### WORK TO BE COMPLETED
All records that follow are to be copied exactly, with images omitted.
*** Opening of RECORDS TO USE ***
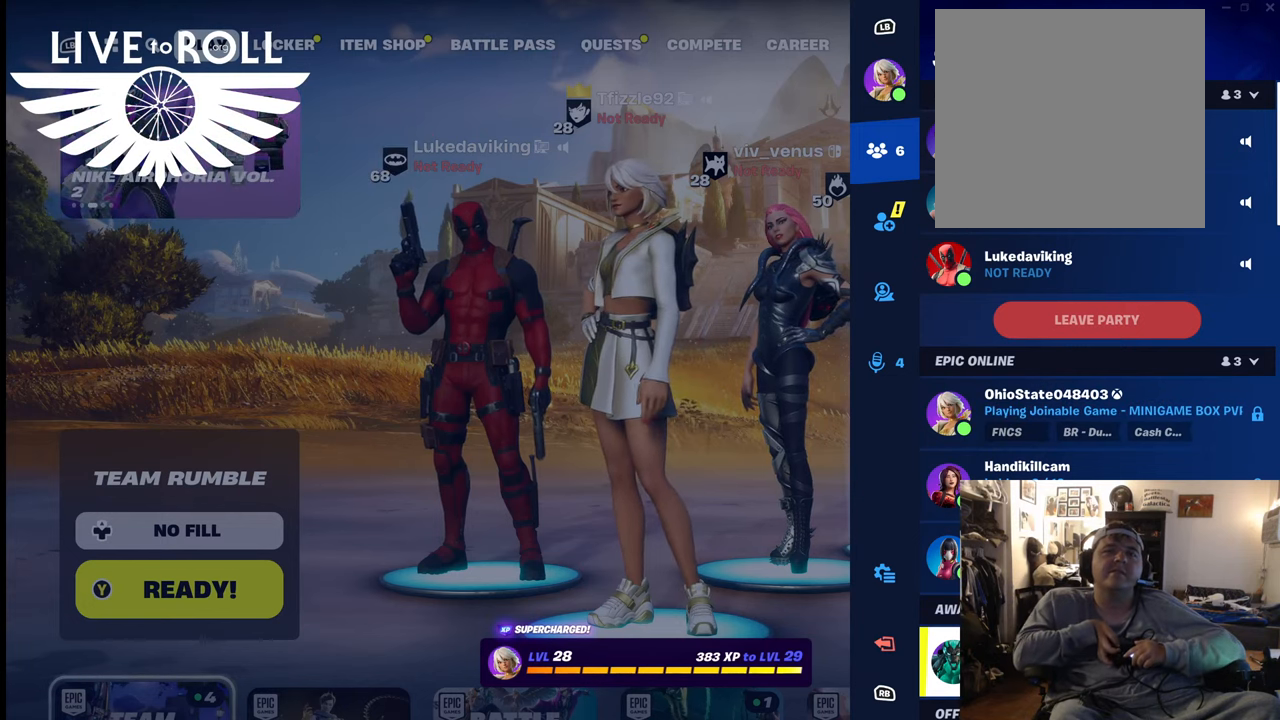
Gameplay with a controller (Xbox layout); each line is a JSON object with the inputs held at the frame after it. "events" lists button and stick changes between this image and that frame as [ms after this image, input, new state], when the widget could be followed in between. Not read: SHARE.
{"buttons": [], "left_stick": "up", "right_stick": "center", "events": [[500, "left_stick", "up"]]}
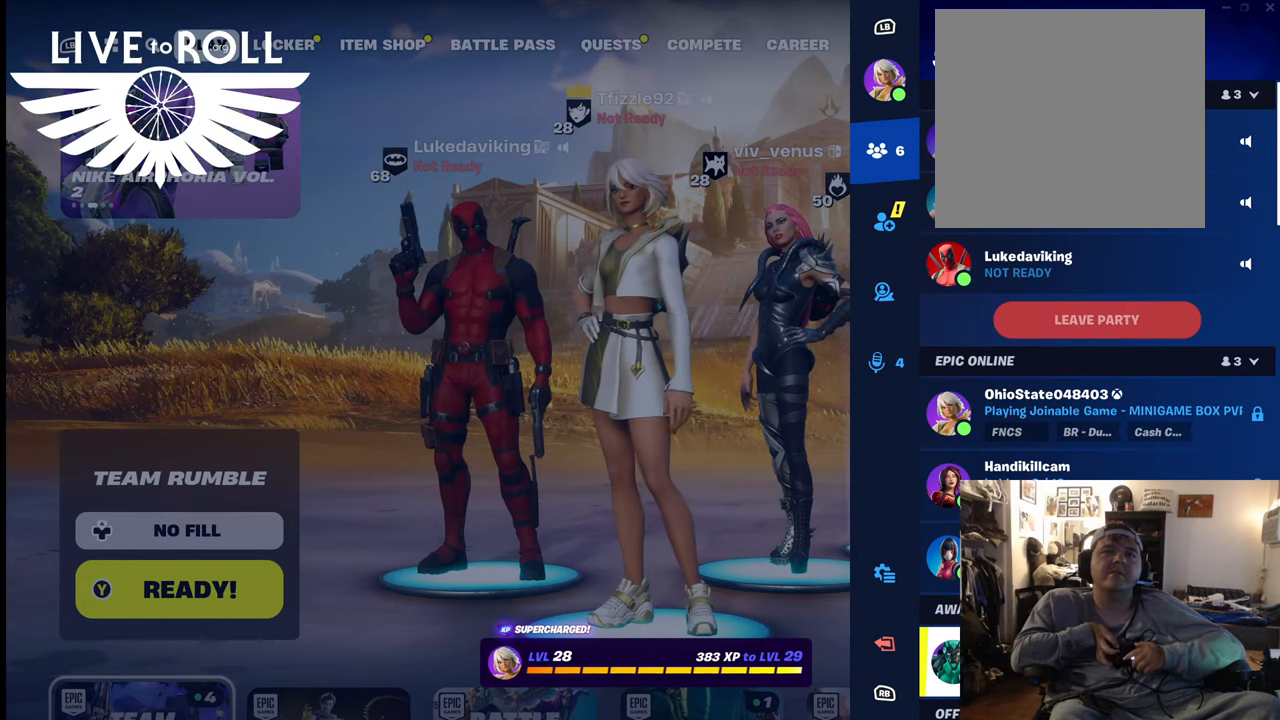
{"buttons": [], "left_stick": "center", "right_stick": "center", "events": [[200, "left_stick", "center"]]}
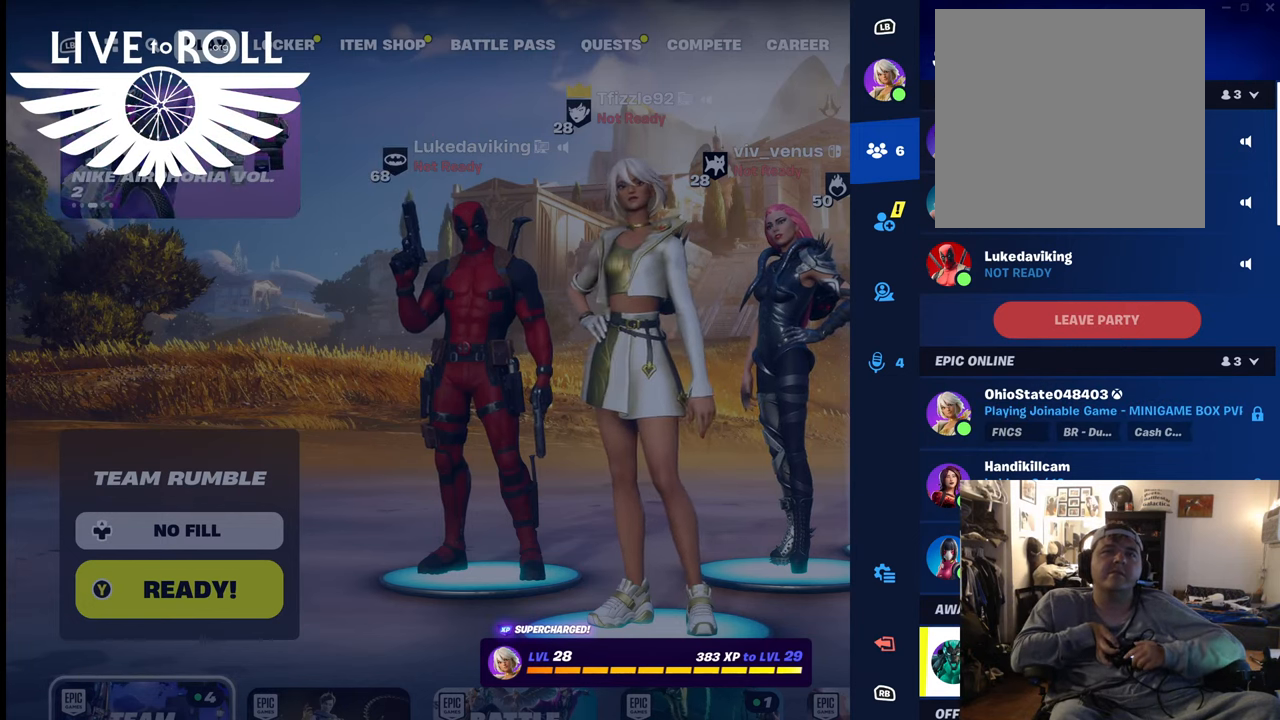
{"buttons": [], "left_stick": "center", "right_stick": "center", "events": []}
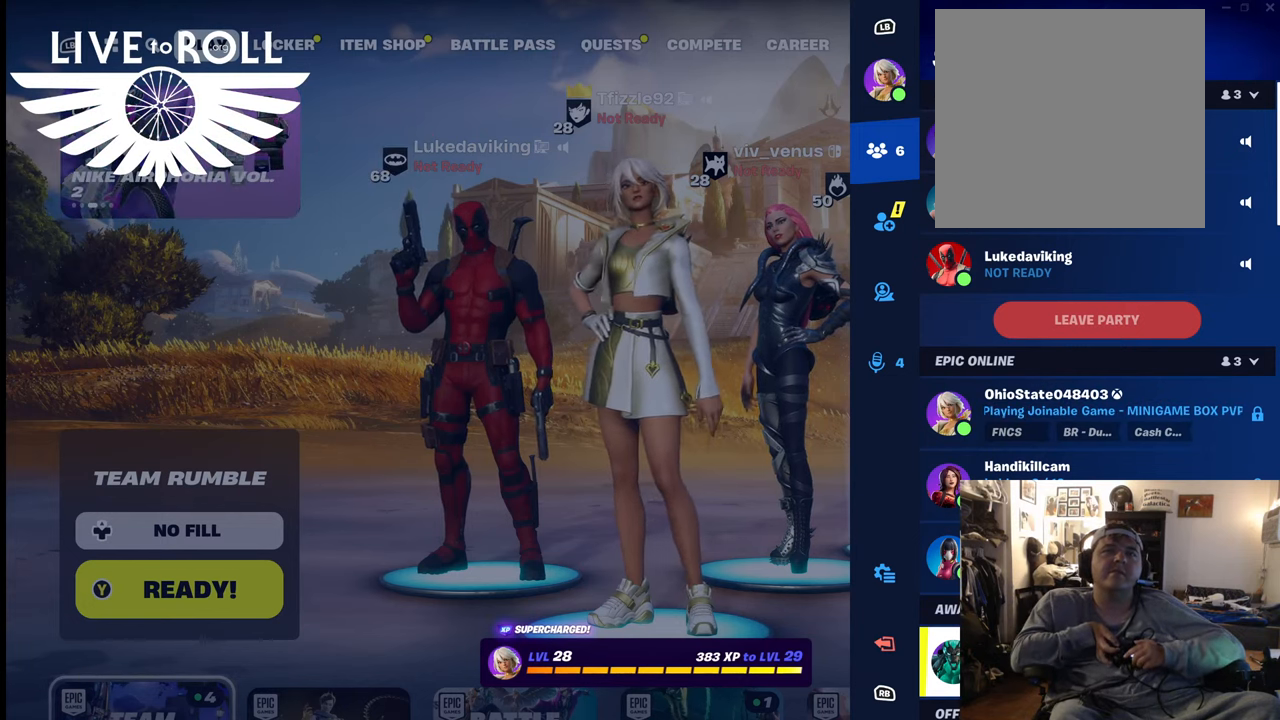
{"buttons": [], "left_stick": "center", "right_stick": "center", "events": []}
*** Close of RECORDS TO USE ***
### ANSWER AREA
Gameplay with a controller (Xbox layout); each line is a JSON object with the inputs held at the frame after it. "events" lists button and stick changes between this image and that frame as [ms after this image, input, new state], when the widget could be followed in between. Not read: SHARE.
{"buttons": [], "left_stick": "up", "right_stick": "center", "events": [[500, "left_stick", "up"]]}
{"buttons": [], "left_stick": "center", "right_stick": "center", "events": [[200, "left_stick", "center"]]}
{"buttons": [], "left_stick": "center", "right_stick": "center", "events": []}
{"buttons": [], "left_stick": "center", "right_stick": "center", "events": []}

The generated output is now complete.